Too often China falls back on being pretty. And it is, certainly; this is China as envisioned by a real artist, applied to a canvas in brushstrokes and smudges. Beneath it all there’s a soft, paper-like quality, and when blood begins to flow the background hungrily soaks it up. But the visuals can’t do all the heavy lifting, even though the game would like them to. Story is communicated through static interstitials. There’s nothing in the way of character- or world-building. It’s a gorgeous aesthetic, but it doesn’t have anything to say about the setting or the narrative. All those people who were clamouring for an Eastern Assassin’s Creed probably still are, and that’s a shame considering how little else China offers outside of the groundwork for two more dimensionally-deficient adventures.

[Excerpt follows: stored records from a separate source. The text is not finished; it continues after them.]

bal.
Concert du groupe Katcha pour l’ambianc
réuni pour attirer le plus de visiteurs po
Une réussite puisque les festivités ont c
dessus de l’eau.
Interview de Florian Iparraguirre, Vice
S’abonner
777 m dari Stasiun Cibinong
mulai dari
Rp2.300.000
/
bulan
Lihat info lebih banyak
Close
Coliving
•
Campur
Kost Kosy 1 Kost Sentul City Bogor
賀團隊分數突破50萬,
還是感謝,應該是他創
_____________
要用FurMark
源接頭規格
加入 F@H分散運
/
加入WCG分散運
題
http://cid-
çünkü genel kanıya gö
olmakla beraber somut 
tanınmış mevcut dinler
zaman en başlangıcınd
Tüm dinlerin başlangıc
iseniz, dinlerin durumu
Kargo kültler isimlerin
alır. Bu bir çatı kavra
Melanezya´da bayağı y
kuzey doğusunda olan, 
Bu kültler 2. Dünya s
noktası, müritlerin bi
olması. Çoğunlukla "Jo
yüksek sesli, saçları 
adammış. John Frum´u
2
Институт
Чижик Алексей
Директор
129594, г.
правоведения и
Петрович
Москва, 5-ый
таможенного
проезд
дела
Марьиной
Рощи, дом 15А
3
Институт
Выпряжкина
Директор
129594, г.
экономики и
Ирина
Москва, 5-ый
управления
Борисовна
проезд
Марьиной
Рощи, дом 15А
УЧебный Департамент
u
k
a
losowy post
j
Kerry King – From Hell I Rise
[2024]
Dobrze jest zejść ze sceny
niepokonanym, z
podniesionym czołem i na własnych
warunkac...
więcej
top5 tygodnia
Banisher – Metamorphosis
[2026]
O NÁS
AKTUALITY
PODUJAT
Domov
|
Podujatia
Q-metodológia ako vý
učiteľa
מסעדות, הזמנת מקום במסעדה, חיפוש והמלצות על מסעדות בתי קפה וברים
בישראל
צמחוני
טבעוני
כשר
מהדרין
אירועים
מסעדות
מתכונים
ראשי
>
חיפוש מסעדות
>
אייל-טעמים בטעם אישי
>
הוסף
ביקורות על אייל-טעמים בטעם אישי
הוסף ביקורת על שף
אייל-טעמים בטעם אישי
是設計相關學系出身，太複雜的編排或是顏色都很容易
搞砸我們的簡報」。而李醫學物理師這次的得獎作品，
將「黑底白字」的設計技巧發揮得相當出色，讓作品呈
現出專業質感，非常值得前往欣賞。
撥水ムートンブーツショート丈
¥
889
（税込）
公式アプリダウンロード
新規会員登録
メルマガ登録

All that being said, I do actually prefer Assassin’s Creed in this scaled-back form. I’ve been saying for years now that this franchise needs to take a year (or several) off, and that if there’s any long-running series which would truly benefit from a back-to-basics retooling then it’s this one. Assassin’s Creed Chronicles: China is not that. It refines the core ideas while still retaining too much of the series’ previous identity, and what it does do well it doesn’t seem to be interested in doing outside of the well-worn confines of a template already popularised by an entirely different game. I’m holding out hope for the next two instalments, if for no reason other than to see if Climax are as receptive to user feedback as their publisher isn’t, but either way China is still a highly disposable and derivative entry in a series which was already outstaying its welcome several games ago.